Dataset Preprocessing

How datasets are processed

Overview

Dataset pre-processing is the step where Axolotl takes each dataset you’ve configured alongside the dataset format and prompt strategies to:

  • parse the dataset based on the dataset format
  • transform the dataset to how you would interact with the model based on the prompt strategy
  • tokenize the dataset based on the configured model & tokenizer
  • shuffle and merge multiple datasets together if using more than one

The processing of the datasets can happen one of two ways:

  1. Before kicking off training by calling axolotl preprocess config.yaml --debug
  2. When training is started

What are the benefits of pre-processing?

When training interactively or for sweeps (e.g. you are restarting the trainer often), processing the datasets can oftentimes be frustratingly slow. Pre-processing will cache the tokenized/formatted datasets according to a hash of dependent training parameters so that it will intelligently pull from its cache when possible.

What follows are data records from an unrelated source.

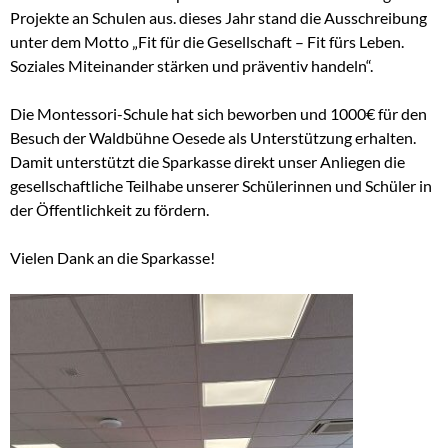
Projekte an Schulen aus. dieses Jahr stand die Ausschreibung
unter dem Motto „Fit für die Gesellschaft – Fit fürs Leben.
Soziales Miteinander stärken und präventiv handeln“.
Die Montessori-Schule hat sich beworben und 1000€ für den
Besuch der Waldbühne Oesede als Unterstützung erhalten.
Damit unterstützt die Sparkasse direkt unser Anliegen die
gesellschaftliche Teilhabe unserer Schülerinnen und Schüler in
der Öffentlichkeit zu fördern.
Vielen Dank an die Sparkasse!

The path of the cache is controlled by dataset_prepared_path: and is often left blank in example YAMLs as this leads to a more robust solution that prevents unexpectedly reusing cached data.

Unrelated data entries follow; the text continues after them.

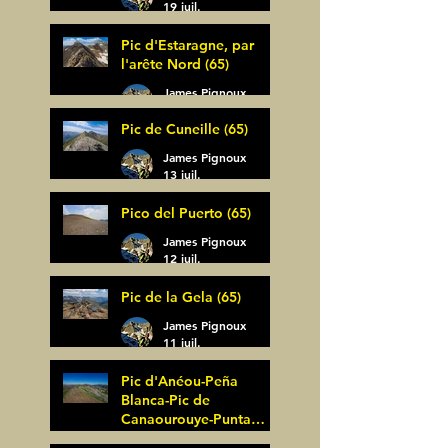
19 juil.
Pic d'Estaragne, par
l'arête Nord (65)
James Pignoux
14 juil.
Pic de Cuneille (65)
James Pignoux
13 juil.
Pico del Puerto (65)
James Pignoux
12 juil.
Pic de la Gela (65)
James Pignoux
11 juil.
Pic d'Anéou-Peña
Blanca-Pic de
Canaourouye-Punta
Bagüer (64)
James Pignoux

If dataset_prepared_path: is left empty, when training, the processed dataset will be cached in a default path of ./last_run_prepared/, but will ignore anything already cached there. By explicitly setting dataset_prepared_path: ./last_run_prepared, the trainer will use whatever pre-processed data is in the cache.

What are the edge cases?

Let’s say you are writing a custom prompt strategy or using a user-defined prompt template. Because the trainer cannot readily detect these changes, we cannot change the calculated hash value for the pre-processed dataset.

If you have dataset_prepared_path: ... set and change your prompt templating logic, it may not pick up the changes you made and you will be training over the old prompt.